- **Data excerpt**:
_ _ _
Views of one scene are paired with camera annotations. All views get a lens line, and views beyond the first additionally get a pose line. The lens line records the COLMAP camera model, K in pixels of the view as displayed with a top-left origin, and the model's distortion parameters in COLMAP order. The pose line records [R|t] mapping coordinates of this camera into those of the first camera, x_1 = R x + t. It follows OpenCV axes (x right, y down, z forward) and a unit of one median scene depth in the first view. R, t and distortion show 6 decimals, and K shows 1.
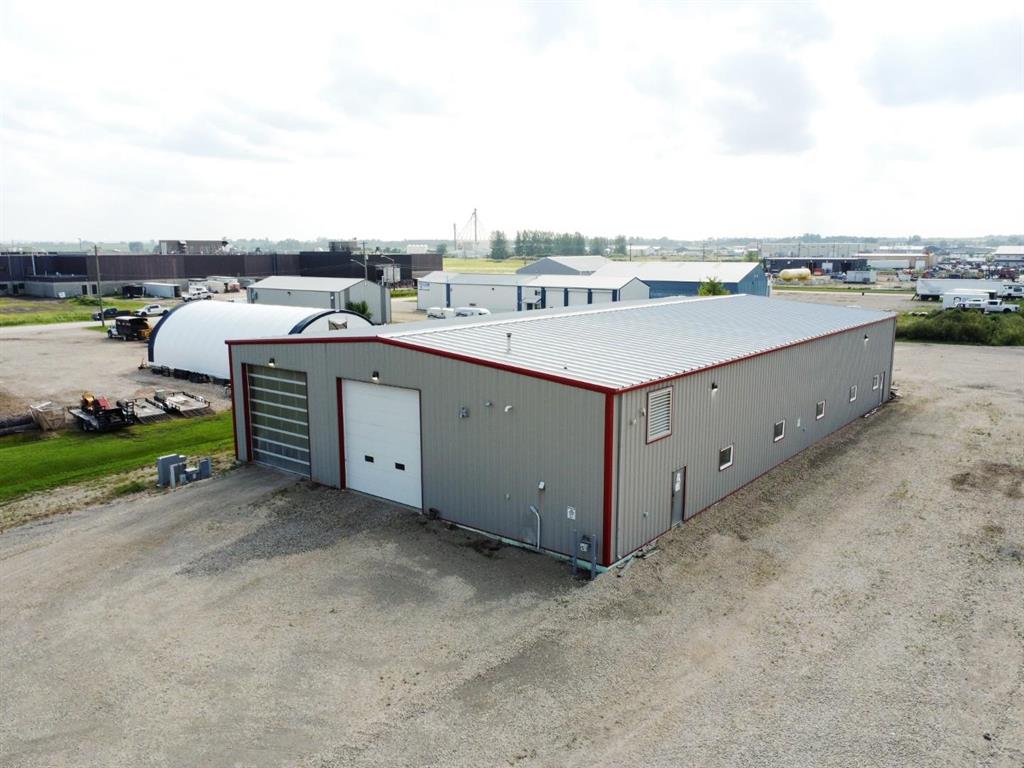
lens RADIAL K [[774.1, 0, 512.0], [0, 774.1, 384.0], [0, 0, 1]] dist [0.002895, 0.004631]
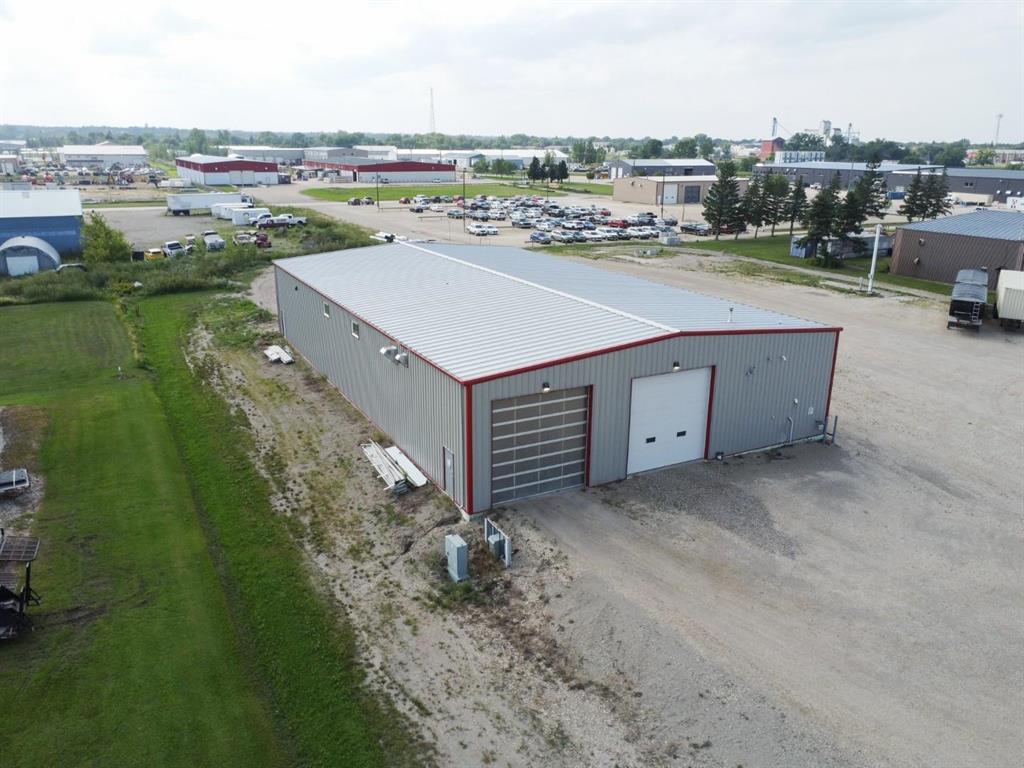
lens RADIAL K [[774.1, 0, 512.0], [0, 774.1, 384.0], [0, 0, 1]] dist [0.002895, 0.004631]
pose [[0.402018, -0.266330, 0.876042, -1.353096], [0.146697, 0.963138, 0.225489, -0.293441], [-0.903804, 0.037862, 0.426268, 0.757043]]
_ _ _
- **Exercise goal**: Please retype the data exactly, but do not carry over any picture.

- **Output for this exercise**:
Views of one scene are paired with camera annotations. All views get a lens line, and views beyond the first additionally get a pose line. The lens line records the COLMAP camera model, K in pixels of the view as displayed with a top-left origin, and the model's distortion parameters in COLMAP order. The pose line records [R|t] mapping coordinates of this camera into those of the first camera, x_1 = R x + t. It follows OpenCV axes (x right, y down, z forward) and a unit of one median scene depth in the first view. R, t and distortion show 6 decimals, and K shows 1.
lens RADIAL K [[774.1, 0, 512.0], [0, 774.1, 384.0], [0, 0, 1]] dist [0.002895, 0.004631]
lens RADIAL K [[774.1, 0, 512.0], [0, 774.1, 384.0], [0, 0, 1]] dist [0.002895, 0.004631]
pose [[0.402018, -0.266330, 0.876042, -1.353096], [0.146697, 0.963138, 0.225489, -0.293441], [-0.903804, 0.037862, 0.426268, 0.757043]]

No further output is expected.